From the line containing "right elbow: (62, 213)" through the final line of the records, reproduce every line exactly.

>>>>

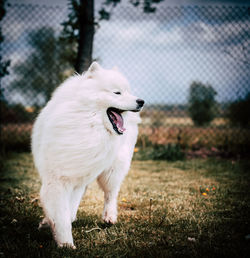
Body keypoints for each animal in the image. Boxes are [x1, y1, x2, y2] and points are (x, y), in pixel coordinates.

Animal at [31, 62, 145, 248]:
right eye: (117, 92)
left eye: (127, 91)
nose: (141, 101)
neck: (87, 126)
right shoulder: (61, 179)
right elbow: (62, 213)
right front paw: (65, 242)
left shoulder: (75, 178)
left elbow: (65, 213)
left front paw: (65, 244)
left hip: (112, 170)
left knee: (111, 193)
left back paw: (109, 217)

<<<<

EXPECTED OUTPUT →
right elbow: (62, 213)
right front paw: (65, 242)
left shoulder: (75, 178)
left elbow: (65, 213)
left front paw: (65, 244)
left hip: (112, 170)
left knee: (111, 193)
left back paw: (109, 217)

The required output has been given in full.